Originally the term tartare described dishes that were covered in breadcrumbs, grilled and then served with a rich and seasoned sauce. More recently tartare has lended itself to describe a sauce or a raw meat dish, such as beef tartare. I have used the term to describe this raw fish dish.
This dish was inspired by the produce first, and the harmony and technique second. The lure of the glistening barramundi at the fish market was too much to resist. Barramundi has a very earthy taste and therefore I wanted an opposing yet harmonious flavour with it. The bite of the citrus counteracts the earthiness of the fish, but also has the freshness that compliments it.
Ultimately, by creating a tartare I have kept the wonderful flavour of the fish whilst (hopefully!) bringing through the other flavours without overpowering the fish itself.
I love to buy the fish whole and clean it at home. For Barramundi I go in at the top by slicing down either side of the backbone, snip out the backbone and then gut it, remove the gills and eyes, and then pin-bone. Then I can stuff the fish and cook it whole, or cut out the individual fillets, as for this recipe.
Citrus Fresh Barramundi TartarePrint
- ■ about a 800g barramundi | Skin and fillet the fish. This yields about 200g of white flesh.
- ■ ½ peeled Granny Smith apple | Finely diced.
- ■ ½ tsp. Dijon mustard | A quality French Dijon required here.
- ■ 3 tsp. white onion | Very finely diced – white onion is sweet and less intrusive than red or brown.
- ■ 1 tsp. ginger | Fresh ginger minced to a paste.
- ■ 1 lime | Squeezed juice from fresh lime.

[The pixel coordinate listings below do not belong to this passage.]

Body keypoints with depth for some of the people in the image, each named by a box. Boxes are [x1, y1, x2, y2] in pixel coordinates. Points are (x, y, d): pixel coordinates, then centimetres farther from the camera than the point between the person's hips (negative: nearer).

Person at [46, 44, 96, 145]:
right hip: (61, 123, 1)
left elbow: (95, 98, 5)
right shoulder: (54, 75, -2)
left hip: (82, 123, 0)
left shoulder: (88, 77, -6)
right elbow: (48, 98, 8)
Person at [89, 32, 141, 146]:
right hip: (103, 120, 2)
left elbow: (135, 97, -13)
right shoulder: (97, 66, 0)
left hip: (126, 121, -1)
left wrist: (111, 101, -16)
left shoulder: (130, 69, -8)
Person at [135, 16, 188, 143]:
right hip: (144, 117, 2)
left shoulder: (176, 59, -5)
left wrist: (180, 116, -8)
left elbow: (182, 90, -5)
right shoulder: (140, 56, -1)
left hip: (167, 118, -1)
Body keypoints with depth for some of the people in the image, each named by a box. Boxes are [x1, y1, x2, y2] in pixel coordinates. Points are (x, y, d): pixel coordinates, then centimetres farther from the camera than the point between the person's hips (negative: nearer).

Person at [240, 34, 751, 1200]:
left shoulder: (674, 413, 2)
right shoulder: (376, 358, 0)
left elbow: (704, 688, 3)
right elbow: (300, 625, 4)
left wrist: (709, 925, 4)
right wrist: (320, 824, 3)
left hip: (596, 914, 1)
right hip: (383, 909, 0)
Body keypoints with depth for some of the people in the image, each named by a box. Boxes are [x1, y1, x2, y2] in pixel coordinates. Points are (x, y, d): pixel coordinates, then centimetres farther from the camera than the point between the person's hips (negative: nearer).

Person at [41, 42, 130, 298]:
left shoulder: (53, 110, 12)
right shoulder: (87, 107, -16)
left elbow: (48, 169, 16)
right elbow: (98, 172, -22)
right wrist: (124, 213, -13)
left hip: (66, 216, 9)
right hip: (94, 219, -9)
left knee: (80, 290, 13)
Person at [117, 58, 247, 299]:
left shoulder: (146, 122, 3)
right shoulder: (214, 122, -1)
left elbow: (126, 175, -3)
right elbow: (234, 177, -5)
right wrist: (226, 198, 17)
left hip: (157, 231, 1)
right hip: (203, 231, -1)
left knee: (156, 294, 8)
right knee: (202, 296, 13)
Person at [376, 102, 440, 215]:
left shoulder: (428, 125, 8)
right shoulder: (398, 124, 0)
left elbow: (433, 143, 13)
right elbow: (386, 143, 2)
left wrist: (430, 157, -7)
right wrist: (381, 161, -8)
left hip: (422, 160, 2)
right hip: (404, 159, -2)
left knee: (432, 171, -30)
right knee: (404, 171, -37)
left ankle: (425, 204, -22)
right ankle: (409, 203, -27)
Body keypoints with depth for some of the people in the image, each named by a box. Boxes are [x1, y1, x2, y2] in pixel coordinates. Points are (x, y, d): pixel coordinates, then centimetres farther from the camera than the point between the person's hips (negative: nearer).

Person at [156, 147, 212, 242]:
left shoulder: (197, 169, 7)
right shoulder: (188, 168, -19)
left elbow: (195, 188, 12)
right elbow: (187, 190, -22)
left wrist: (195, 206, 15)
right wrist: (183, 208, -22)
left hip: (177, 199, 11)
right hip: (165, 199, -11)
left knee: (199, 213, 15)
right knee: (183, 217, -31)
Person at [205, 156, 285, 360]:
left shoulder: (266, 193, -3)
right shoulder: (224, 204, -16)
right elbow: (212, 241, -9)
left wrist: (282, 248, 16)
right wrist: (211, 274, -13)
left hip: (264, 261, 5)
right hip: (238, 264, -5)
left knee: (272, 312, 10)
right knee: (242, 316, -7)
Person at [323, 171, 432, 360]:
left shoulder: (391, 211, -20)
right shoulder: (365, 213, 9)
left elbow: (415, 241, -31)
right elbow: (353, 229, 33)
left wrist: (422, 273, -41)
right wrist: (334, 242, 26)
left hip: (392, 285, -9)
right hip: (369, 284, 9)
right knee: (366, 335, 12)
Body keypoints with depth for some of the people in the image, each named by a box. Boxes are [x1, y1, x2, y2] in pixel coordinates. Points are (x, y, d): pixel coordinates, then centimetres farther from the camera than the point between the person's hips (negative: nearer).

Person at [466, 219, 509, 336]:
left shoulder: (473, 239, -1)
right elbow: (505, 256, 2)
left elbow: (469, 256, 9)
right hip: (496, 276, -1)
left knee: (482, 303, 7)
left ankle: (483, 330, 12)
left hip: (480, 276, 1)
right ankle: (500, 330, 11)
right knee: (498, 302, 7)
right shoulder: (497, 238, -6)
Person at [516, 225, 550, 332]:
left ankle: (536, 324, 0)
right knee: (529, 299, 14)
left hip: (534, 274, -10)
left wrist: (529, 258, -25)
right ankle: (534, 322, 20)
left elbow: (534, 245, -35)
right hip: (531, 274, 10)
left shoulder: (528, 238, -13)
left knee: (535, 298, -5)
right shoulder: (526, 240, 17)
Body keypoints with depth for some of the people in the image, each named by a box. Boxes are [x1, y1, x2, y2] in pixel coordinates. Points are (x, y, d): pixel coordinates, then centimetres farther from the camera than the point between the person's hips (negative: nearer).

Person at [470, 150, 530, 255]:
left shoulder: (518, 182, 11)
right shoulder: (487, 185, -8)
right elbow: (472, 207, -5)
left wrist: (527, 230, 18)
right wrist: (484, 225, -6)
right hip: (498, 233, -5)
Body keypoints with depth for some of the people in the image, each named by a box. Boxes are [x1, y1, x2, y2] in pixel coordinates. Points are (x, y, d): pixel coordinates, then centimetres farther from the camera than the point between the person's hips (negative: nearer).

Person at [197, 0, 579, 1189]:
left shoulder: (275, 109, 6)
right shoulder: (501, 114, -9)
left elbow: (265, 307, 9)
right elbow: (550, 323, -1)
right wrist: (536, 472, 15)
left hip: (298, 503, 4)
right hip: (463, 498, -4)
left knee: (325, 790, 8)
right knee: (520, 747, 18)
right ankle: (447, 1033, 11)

- ■ a pinch smoked sea salt | I love the smoky subtlety – I use Maldon. Unsmoked sea salt is fine.
- ■ 2 tsp. fresh dill | Finely chopped.
- ■ 1 tbsp. olive oil | Light virgin olive oil that’s not too overpowering.
- ■ season black pepper | Freshly cracked.
- ■ 6 sorrel leaves | A beautiful intense citrus burst when chewed – more than just a garnish.
- ■ a few baby fennel fronds | Separate in to smaller fronds – use as a garnish.
- ■ a pinch smoked paprika | A nice finish to the dish.
Ensure that there is no bone or cartilage in the Barramundi fillet. As we are using raw fish any cartilage will have a chewy texture which will not bode well – and as for bones… Cut the Barramundi fillet in to small cubes making sure that they are not too fine such as to end up as fish paste.
Add to the fish the apple, mustard, white onion, ginger, smoked sea salt and dill. Mix well, but with care, until the mixture is homogenous. Then add the olive oil and black pepper, and stir till mixed in. The ingredients should stick together, but also break away easily. This is really important for the textural feel in the mouth and the look on the plate.
Put the tartare in a food stacker, and compress lightly. Turn out on to a plate and garnish with the sorrel, fennel fronds and smoked paprika.
The technique in this dish is all about the preparation – I find it’s so important to treat every dice or cut with care and precision, as it will have a profound influence on the texture and overall enjoyment.